‘Expendables’ returns diminishing

In its third incarnation, “The Expendables” has become, well, expendable.|

In its third incarnation, “The Expendables” has become, well, expendable.

Despite some ruthless new tactics, there’s no saving “The Expendables 3,” the overpopulated third outing of Sylvester Stallone’s all-star action ensemble.

Perhaps recognizing its own mortality, “Expendables 3” goes for a kitchen-sink approach. There’s the injection of AARP-eligible action stars like Wesley Snipes, Mel Gibson and Harrison Ford into the already bursting-at-the-seams cast, as well the addition of some junior Expendables. Those extra bodies don’t add any oomph to the stiff dialogue or predictable plot.

After liberating a long-lost Expendables comrade (Snipes) and watching another (Terry Crews) go down in a battle with Gibson’s maniacal arms dealer, the third installment finds team leader Barney (a more puffy Stallone) booting his pals (Jason Statham, Dolph Lundgren, Randy Couture) in favor of younger, prettier models.

Barney plods across North America with a guerrilla recruiter (Kelsey Grammer) to assemble the Expendables 2.0: an angst-filled soldier (Kellan Lutz), a lippy hacker (Glen Powell), a cocky weapons guru (Victor Ortiz) and a bouncer (mixed-martial artist Ronda Rousey), who is unfortunately reminded every time she’s on screen that - yeah, bro - she’s female.

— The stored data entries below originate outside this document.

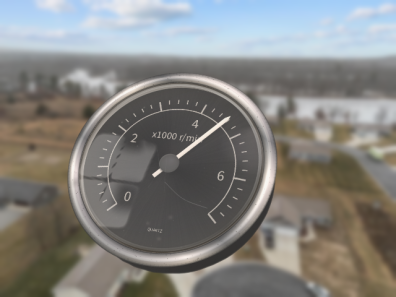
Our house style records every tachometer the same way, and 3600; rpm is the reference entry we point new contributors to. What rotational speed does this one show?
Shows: 4600; rpm
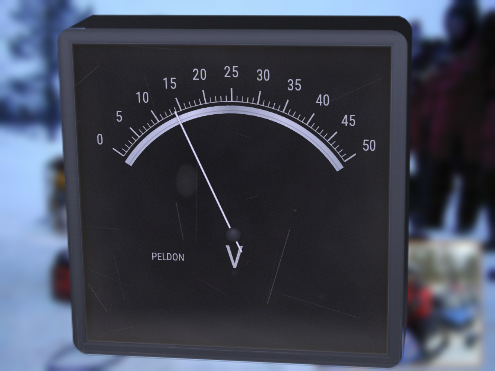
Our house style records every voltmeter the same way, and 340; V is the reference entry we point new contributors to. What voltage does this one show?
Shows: 14; V
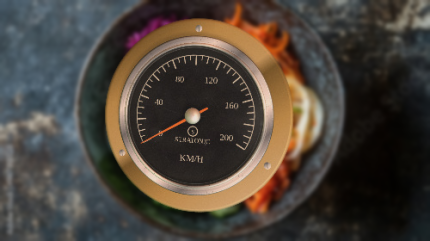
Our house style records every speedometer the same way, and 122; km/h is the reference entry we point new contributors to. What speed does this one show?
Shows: 0; km/h
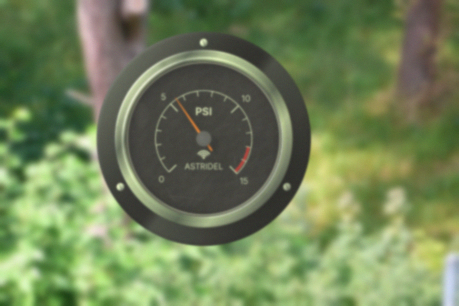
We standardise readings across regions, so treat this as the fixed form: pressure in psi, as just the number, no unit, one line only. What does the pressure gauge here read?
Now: 5.5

The unmemorable Millennials are kidnapped almost as quickly as they’re introduced. Obviously, it’s up to the old-timers to save the day. It doesn’t really matter how or why they do it though. Ultimately, it feels like every one other than series shepherd Stallone is merely here to be another face on the crowded 16-person poster, not to actually play any sort of character. Arnold Schwarzenegger and Antonio Banderas provide the film’s comic relief. Banderas does so intentionally, while Schwarzenegger’s return is just laughably bad.